## [DESCRIPTION OF THE TASK]
The result should be a full, exact repeat of the entries, free of pictures.

## [MATERIAL FOR THE TASK]
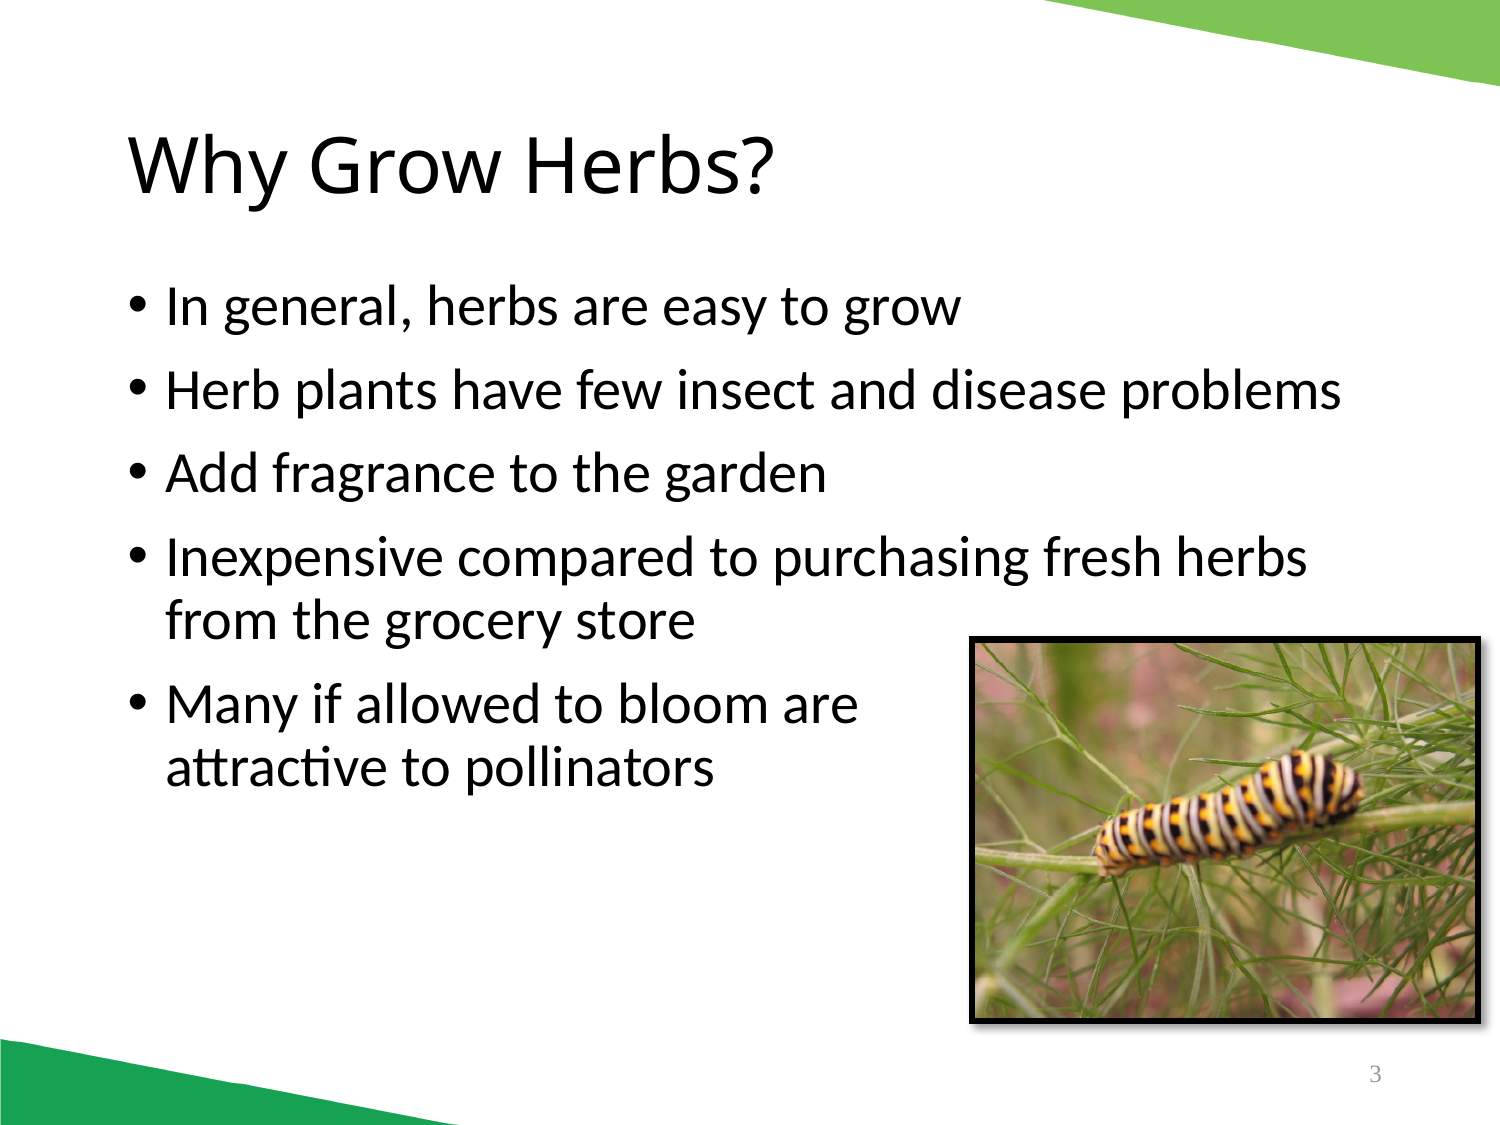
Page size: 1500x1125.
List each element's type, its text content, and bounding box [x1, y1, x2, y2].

slide_number 3 [1059, 1042, 1397, 1103]
picture [0, 0, 1500, 1125]
title Why Grow Herbs? [112, 118, 1288, 218]
list In general, herbs are easy to grow Herb plants have few insect and disease problems Add fragrance to the garden Inexpensive compared to purchasing fresh herbs from the grocery store Many if allowed to bloom are attractive to pollinators [112, 267, 1436, 968]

## [OUTPUT]
Page size: 1500x1125.
List each element's type, its text content, and bounding box [x1, y1, x2, y2].

slide_number 3 [1059, 1042, 1397, 1103]
picture [0, 0, 1500, 1125]
title Why Grow Herbs? [112, 118, 1288, 218]
list In general, herbs are easy to grow Herb plants have few insect and disease problems Add fragrance to the garden Inexpensive compared to purchasing fresh herbs from the grocery store Many if allowed to bloom are attractive to pollinators [112, 267, 1436, 968]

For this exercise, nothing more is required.